Hope for Kenyan jumbos as global ban on ivory trade takes off

PHOTO:COURTESY

Kenya’s campaign to safeguard her elephants enters an important phase today when the ban on commercial processing and sale of ivory comes into effect.

All registered traders will be phased out, bringing to a halt the market by the end of the year.

There are indications that milestones have been achieved as there has been a significant fall in ivory trade in China - by almost two-thirds in the past three years.

A new research released on Wednesday points out that one of the reasons for the fall in ivory trade is the commitment made by the Chinese government to close all domestic trade in tusks and ivory products.

The new report by Save the Elephants consultants Lucy Vigne and Esmond Martin details a decline in the retail market up to the end of 2015.

“The price of ivory is falling as people realise that they have to get rid of the ivory they have before the ban on its trade takes effect,” said Dr Martin of the University of Liverpool, who has done extensive research on the ivory trade in Africa since the 1960s.

Martin said the trade in ivory is no longer sustainable for China since it has become a high-risk and low-return investment.

POACHING INCIDENNCES

He further pointed out that the drop in the price of ivory in China is directly proportional to the drop in the incidents of poaching in Kenya.

The updated decline in wholesale prices was conducted in January 2017.

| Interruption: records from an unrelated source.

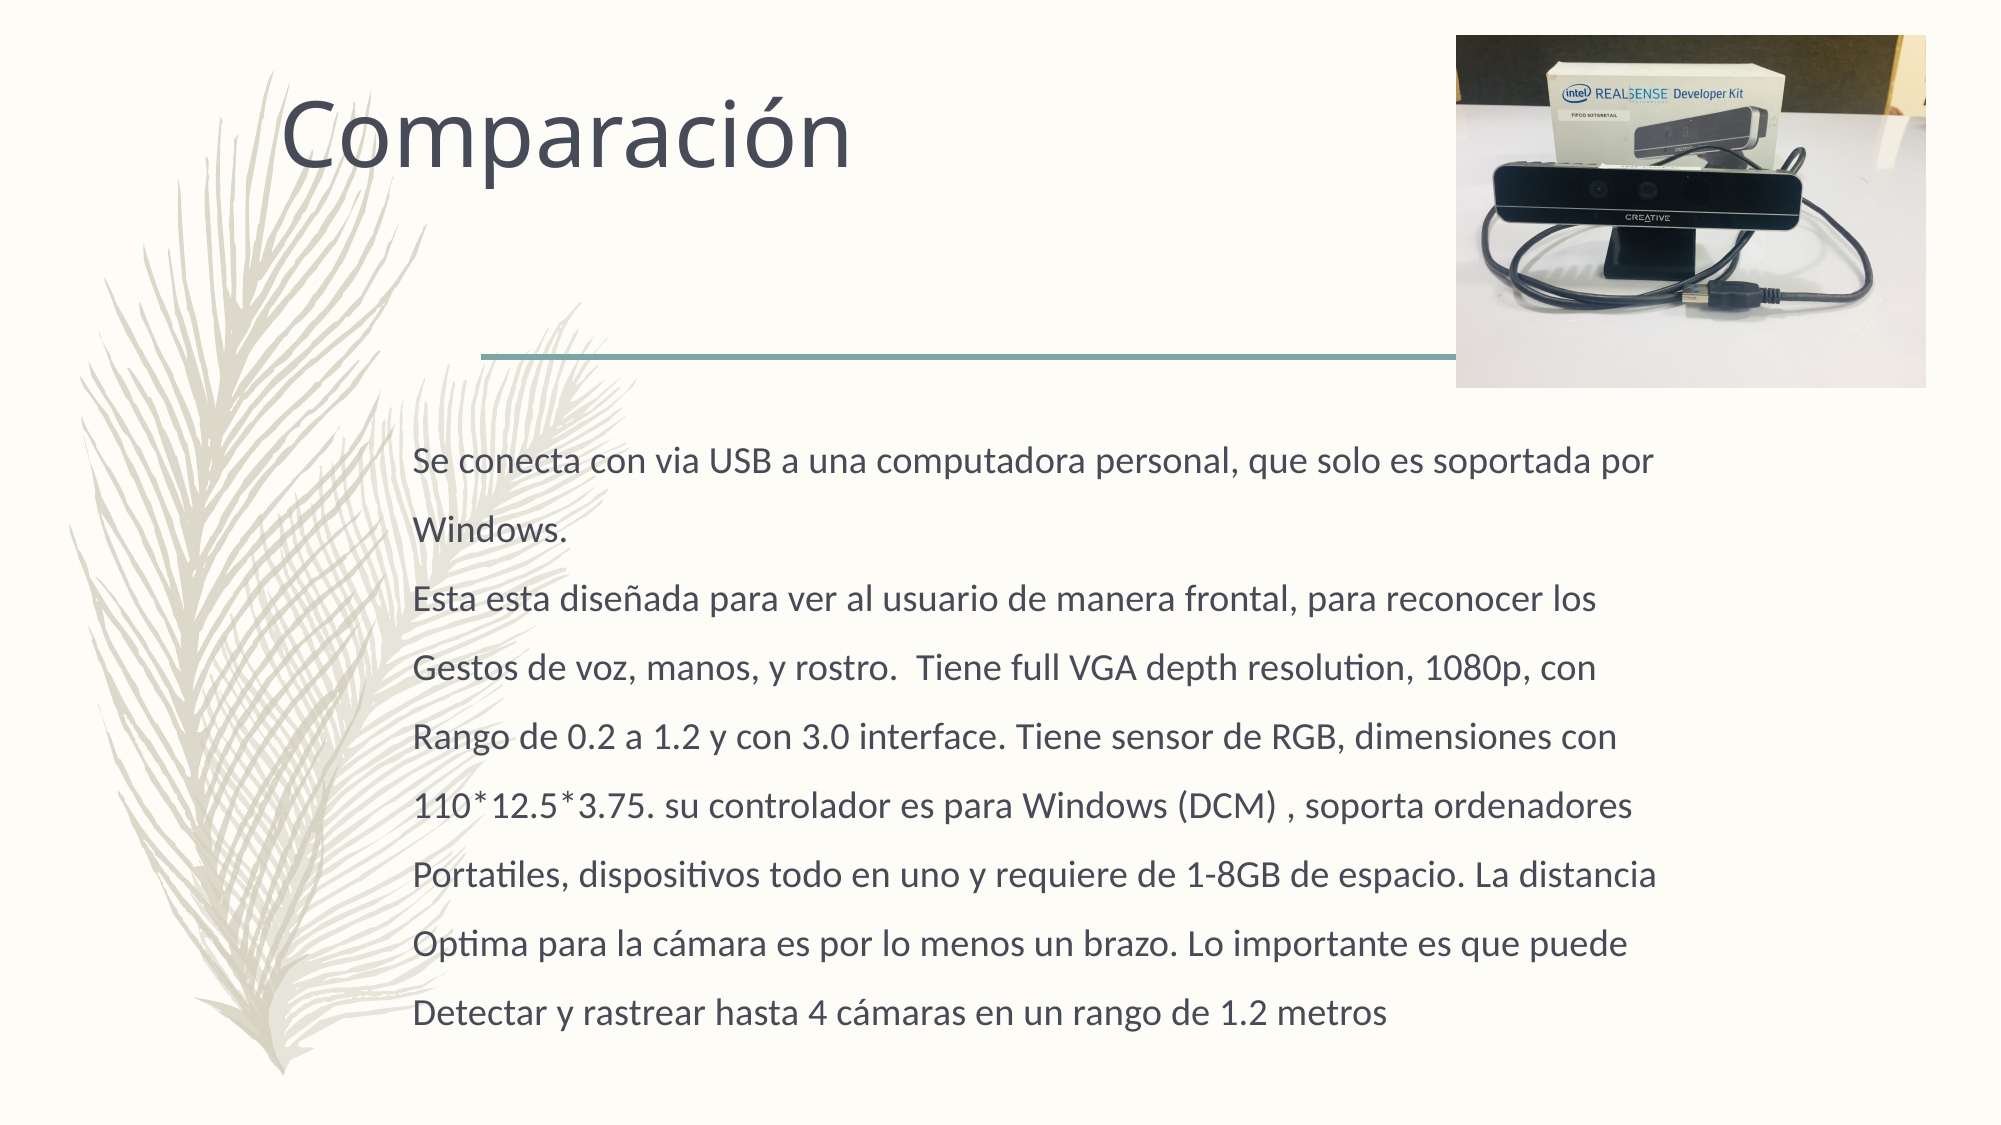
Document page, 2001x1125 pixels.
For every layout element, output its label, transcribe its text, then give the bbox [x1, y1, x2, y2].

picture [1456, 35, 1927, 388]
list Se conecta con via USB a una computadora personal, que solo es soportada por Windows. Esta esta diseñada para ver al usuario de manera frontal, para reconocer los Gestos de voz, manos, y rostro. Tiene full VGA depth resolution, 1080p, con Rango de 0.2 a 1.2 y con 3.0 interface. Tiene sensor de RGB, dimensiones con 110*12.5*3.75. su controlador es para Windows (DCM) , soporta ordenadores Portatiles, dispositivos todo en uno y requiere de 1-8GB de espacio. La distancia Optima para la cámara es por lo menos un brazo. Lo importante es que puede Detectar y rastrear hasta 4 cámaras en un rango de 1.2 metros [397, 423, 2000, 1042]
title Comparación [264, 73, 1456, 330]
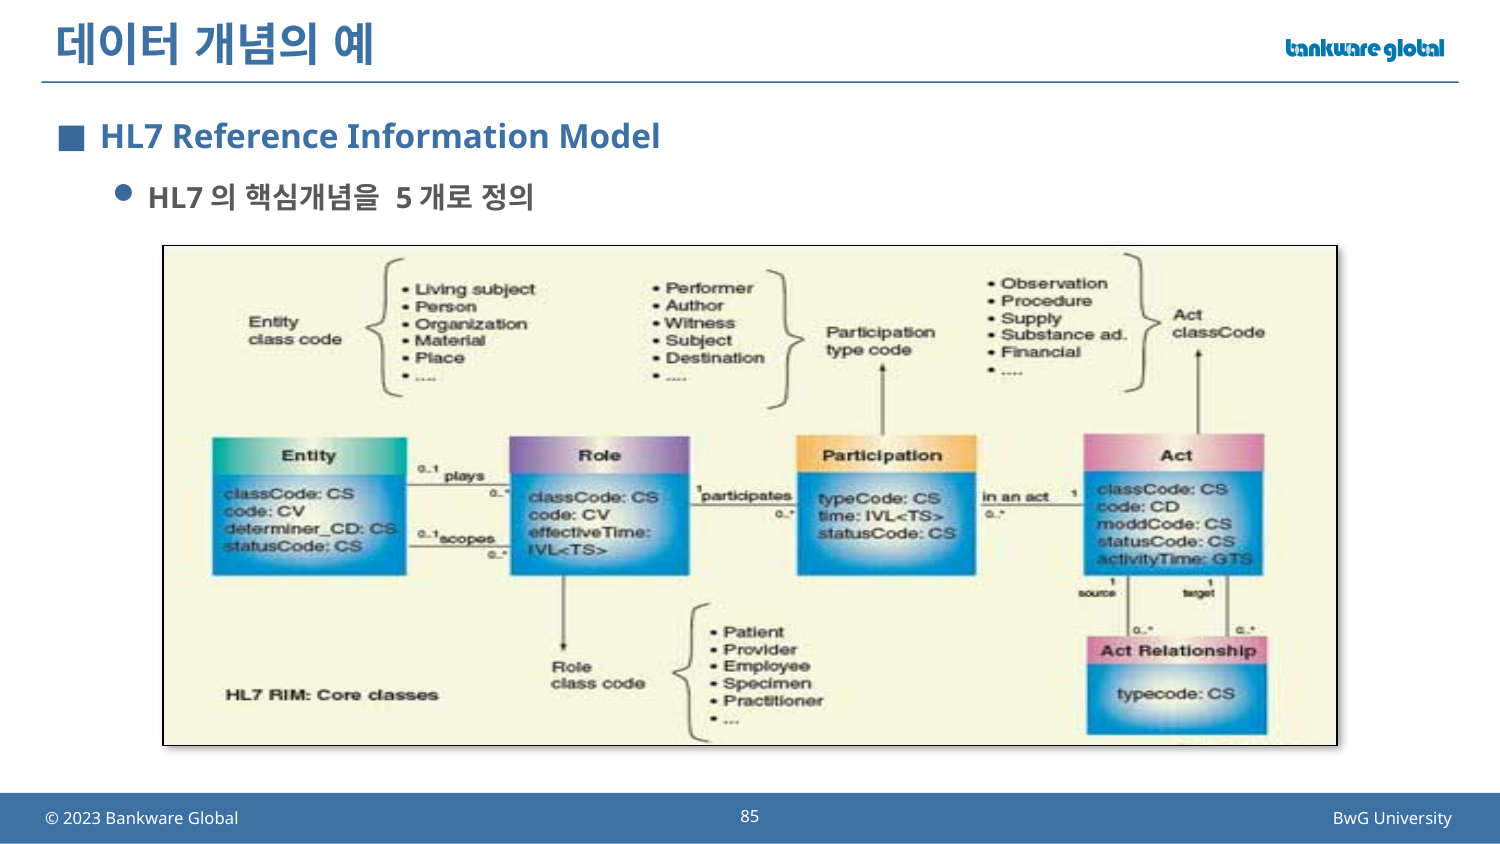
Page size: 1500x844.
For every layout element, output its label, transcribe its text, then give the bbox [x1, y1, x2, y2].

slide_number 85 [717, 799, 783, 836]
list HL7 Reference Information Model HL7의 핵심개념을 5개로 정의 [40, 87, 1459, 785]
title 데이터 개념의 예 [40, 17, 1459, 77]
picture [163, 245, 1337, 745]
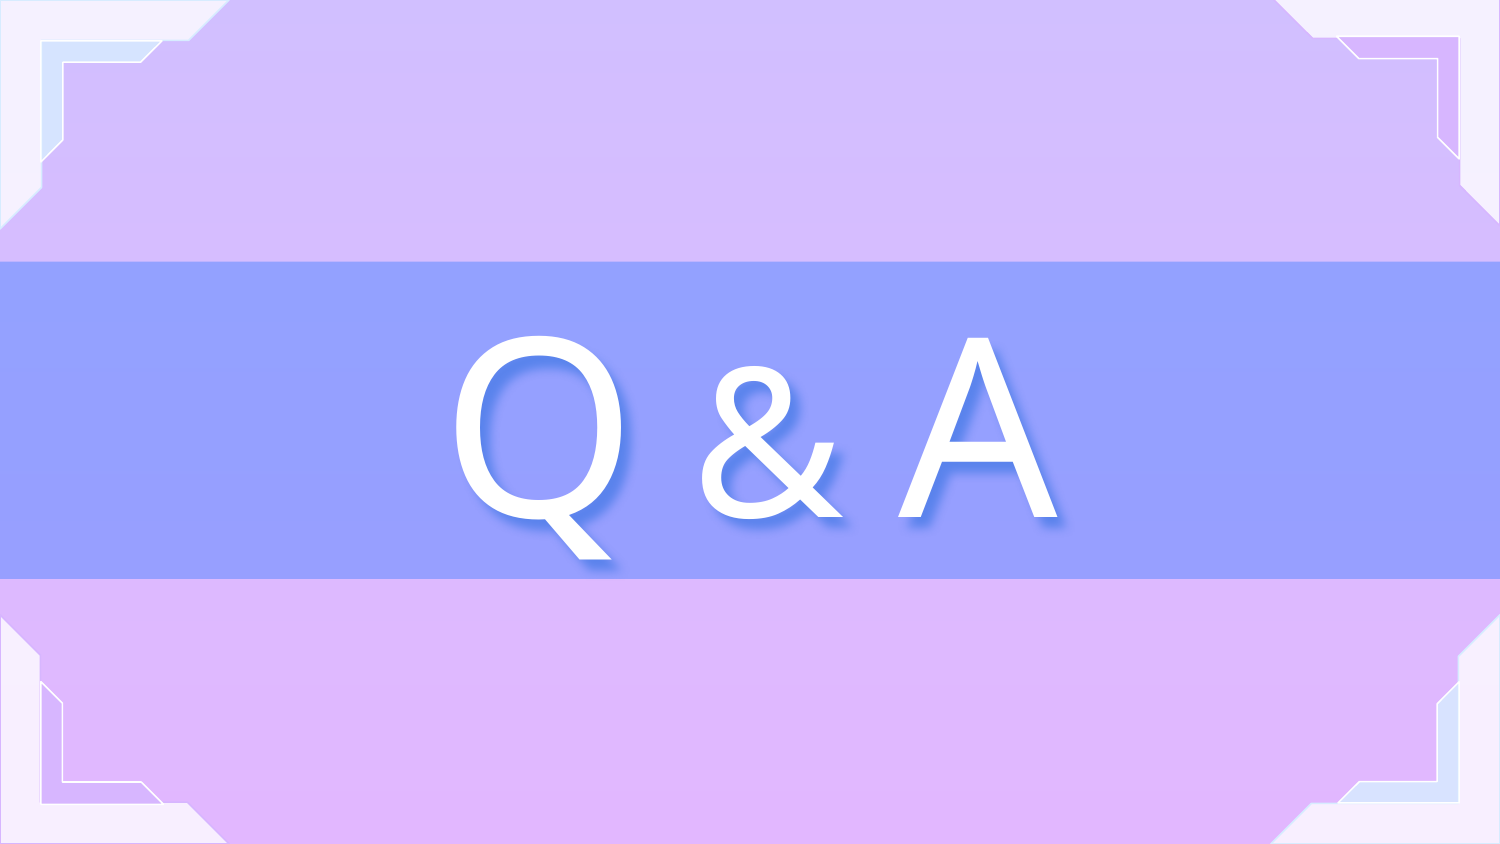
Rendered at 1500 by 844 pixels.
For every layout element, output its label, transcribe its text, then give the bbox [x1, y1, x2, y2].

text_box [0, 261, 1500, 579]
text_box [0, 0, 230, 230]
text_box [0, 614, 230, 844]
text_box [1270, 614, 1500, 844]
title Q & A [235, 252, 1265, 548]
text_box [1270, 0, 1500, 227]
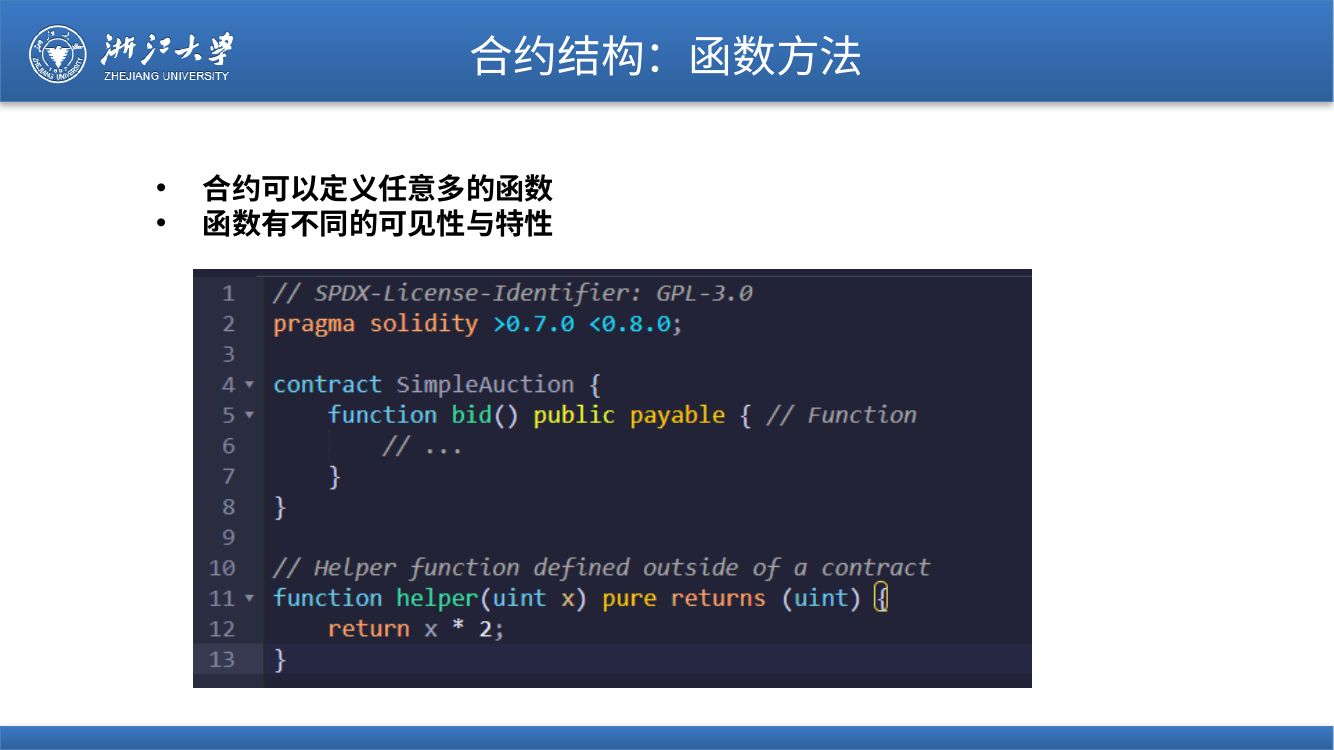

In early 2014, the wholesale price of tusks was Sh210, 000 for kilogramme of ivory and dropped to Sh110, 000 in 2015. The latest update shows that by January, the prices had dropped to Sh73, 000.

China’s 34 ivory factories are closing today.

By the end of the year, the 130 retail outlets for ivory will be closed and this could deal the final blow on elephant poaching, which has led to a drastic decline in the number of the animals to just 415,000 currently globally.

“Findings from 2015 and 2016 in China show that the legal ivory trade, especially, has been severely diminished,”said Vigne.